Mary saw a need and did something about it.
The children of the poor were not being educated. With the help of Fr. Julian Tenison-Woods, they founded a Catholic School in Penola, South Australia.
On 21 November, 1866, Mary, together with her blood sisters and some other women, began the foundation of a new religious Order, the Sisters of St. Joseph of the Sacred Heart.
Mary was wrongly excommunicated by the Bishop of Adelaide. She suffered a lot of opposition, and later in life she also suffered a lot of ill-health.
Mary gave a powerful witness to Christian living. Despite a lot of unfair treatment by church leaders, including the Bishop, she remained faithful to her commitment. She would never let anyone speak ill of those who opposed her.

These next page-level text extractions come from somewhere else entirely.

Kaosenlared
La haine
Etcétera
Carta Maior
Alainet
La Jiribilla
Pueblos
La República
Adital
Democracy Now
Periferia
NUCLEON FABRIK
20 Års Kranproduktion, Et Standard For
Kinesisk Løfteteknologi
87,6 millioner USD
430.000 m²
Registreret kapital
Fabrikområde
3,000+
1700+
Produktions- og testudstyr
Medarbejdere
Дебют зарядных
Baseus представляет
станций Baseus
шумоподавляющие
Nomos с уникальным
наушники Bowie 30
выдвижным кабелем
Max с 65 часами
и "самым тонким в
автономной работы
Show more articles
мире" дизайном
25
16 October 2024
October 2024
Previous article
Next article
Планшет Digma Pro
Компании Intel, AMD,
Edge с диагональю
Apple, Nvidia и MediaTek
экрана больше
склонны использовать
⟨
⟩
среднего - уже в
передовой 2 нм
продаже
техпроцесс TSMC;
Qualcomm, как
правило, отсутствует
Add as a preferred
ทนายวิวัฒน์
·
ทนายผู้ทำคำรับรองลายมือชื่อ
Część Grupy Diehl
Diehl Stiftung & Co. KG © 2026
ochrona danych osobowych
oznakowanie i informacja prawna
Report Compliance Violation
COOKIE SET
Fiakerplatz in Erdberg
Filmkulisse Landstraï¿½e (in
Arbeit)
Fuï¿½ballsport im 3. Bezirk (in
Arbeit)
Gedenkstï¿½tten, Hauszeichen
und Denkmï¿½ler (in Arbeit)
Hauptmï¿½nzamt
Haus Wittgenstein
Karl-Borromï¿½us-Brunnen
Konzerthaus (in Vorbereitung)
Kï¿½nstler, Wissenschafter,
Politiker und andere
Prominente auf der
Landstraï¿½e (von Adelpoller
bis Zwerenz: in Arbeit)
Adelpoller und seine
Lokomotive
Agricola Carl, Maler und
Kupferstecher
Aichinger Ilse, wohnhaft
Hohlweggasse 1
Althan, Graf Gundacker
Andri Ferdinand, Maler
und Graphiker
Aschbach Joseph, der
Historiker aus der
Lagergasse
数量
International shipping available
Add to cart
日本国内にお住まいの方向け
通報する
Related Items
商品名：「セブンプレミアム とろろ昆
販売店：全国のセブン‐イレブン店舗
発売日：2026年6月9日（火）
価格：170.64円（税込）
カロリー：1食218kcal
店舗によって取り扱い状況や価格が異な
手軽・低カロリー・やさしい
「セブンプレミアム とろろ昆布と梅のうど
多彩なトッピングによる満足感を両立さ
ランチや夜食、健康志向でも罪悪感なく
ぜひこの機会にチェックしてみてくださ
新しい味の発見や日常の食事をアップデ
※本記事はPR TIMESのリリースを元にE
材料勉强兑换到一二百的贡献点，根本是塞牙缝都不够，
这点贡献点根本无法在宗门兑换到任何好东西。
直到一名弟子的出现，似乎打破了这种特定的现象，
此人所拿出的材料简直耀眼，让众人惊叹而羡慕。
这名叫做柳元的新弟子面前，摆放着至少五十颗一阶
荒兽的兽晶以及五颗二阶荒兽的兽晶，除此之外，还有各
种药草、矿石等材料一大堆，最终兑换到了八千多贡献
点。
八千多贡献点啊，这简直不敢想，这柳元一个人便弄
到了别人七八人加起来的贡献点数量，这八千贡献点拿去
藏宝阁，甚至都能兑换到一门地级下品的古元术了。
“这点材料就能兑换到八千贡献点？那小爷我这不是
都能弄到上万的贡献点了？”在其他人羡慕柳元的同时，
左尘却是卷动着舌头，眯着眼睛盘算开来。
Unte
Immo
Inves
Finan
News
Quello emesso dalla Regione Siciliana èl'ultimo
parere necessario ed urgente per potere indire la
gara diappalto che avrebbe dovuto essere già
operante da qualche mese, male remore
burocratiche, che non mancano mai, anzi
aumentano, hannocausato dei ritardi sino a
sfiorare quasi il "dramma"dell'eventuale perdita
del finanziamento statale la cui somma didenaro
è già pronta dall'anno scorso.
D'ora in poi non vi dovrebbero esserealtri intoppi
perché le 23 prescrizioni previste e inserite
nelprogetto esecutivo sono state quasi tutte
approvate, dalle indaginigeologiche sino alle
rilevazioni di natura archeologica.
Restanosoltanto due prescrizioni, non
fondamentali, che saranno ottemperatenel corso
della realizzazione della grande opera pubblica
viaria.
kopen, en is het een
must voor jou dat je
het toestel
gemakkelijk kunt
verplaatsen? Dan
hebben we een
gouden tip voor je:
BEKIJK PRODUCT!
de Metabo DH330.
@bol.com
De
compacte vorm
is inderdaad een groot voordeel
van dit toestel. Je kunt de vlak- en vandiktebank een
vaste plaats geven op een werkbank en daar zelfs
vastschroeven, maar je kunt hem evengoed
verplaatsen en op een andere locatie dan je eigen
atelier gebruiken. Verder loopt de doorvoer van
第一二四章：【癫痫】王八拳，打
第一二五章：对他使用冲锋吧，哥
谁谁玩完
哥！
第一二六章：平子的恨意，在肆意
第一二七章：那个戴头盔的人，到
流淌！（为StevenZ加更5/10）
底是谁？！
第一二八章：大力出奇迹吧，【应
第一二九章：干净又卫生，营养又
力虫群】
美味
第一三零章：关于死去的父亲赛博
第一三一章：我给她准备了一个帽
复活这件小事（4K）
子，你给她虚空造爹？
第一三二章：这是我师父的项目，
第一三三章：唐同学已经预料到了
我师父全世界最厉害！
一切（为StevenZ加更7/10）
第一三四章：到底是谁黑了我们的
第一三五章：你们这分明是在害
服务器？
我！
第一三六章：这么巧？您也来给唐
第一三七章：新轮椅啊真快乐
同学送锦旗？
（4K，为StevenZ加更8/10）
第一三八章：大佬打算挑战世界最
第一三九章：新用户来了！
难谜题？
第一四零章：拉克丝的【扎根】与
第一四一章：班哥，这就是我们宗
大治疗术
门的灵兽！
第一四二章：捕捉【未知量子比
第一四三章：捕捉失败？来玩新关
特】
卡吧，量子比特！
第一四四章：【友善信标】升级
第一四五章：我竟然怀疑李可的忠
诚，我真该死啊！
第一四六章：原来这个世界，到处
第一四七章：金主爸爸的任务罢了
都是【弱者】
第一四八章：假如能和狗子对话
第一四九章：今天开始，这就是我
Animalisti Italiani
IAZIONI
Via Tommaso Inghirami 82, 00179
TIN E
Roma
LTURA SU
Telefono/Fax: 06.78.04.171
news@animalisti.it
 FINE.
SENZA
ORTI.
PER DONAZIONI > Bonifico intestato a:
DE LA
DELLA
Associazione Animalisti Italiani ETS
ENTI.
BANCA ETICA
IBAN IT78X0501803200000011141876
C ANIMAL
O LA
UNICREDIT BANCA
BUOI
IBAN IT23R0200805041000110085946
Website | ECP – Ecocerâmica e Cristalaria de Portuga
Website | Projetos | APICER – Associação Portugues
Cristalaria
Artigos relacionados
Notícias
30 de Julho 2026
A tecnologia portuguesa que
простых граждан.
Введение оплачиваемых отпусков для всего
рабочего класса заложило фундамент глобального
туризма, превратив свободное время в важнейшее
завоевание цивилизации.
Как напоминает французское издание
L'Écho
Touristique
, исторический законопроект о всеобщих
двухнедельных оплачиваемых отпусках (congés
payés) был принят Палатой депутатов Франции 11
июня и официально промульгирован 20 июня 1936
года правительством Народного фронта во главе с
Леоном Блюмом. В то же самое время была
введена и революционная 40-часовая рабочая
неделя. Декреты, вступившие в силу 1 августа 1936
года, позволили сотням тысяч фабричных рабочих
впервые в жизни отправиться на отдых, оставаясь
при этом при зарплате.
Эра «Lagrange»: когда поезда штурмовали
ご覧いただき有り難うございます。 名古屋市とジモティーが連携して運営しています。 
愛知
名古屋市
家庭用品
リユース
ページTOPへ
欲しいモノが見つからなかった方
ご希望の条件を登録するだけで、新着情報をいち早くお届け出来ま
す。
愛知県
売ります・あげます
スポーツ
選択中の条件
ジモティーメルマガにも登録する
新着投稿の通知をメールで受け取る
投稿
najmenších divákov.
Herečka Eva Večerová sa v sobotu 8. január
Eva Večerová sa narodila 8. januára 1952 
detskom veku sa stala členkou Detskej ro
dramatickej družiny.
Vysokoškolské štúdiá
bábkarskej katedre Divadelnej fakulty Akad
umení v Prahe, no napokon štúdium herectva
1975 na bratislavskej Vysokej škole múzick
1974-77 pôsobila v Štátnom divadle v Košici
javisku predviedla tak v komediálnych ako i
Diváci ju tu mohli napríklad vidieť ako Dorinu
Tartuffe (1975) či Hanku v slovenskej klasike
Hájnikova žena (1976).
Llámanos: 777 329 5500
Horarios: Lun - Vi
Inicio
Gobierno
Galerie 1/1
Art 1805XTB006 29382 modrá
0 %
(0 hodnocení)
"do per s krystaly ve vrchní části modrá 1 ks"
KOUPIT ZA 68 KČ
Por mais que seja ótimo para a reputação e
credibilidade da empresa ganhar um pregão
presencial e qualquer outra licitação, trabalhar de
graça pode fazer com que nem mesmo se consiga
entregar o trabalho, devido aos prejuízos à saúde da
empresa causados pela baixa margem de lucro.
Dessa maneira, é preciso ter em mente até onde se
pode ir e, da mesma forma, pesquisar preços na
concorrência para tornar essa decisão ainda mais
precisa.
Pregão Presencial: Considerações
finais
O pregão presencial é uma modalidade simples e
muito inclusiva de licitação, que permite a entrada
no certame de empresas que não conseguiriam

Mary gave a powerful witness to simple living. She expected the members of her Congregation to also live simply. She showed untiring energy opening new schools, convents, care of the aged, and much more.
Mary give us all a great example in searching for God’s call and will in our lives.
“To me, the will of God is a dear book which I never tire of reading, which always has some new charm for me. Nothing is too little to be noticed there…..”. (From a letter to Monsignor Kirby)
Again, from the same letter “…..for the love of my sweet Jesus is too strong, too beautiful, and the merits too great, for me not to cling to Him”.
Her relationship with God was the great motivation in doing what she did. It kept her open to new possibilities.
I personally noticed the same drive in Mother Teresa of Kolkata, a year or so before she died. After talking with her I left her presence amazed at the energy in this sick and little ‘old lady’.
What needs do I observe?
How open am I go God’s will in my life?
St. Mary MacKillop was not about getting the acknowledgement of others.
When faced with lack of appreciation from others, even within the Church, she stayed faithful in her mission.
How free am I to do God’s will, even when not appreciated?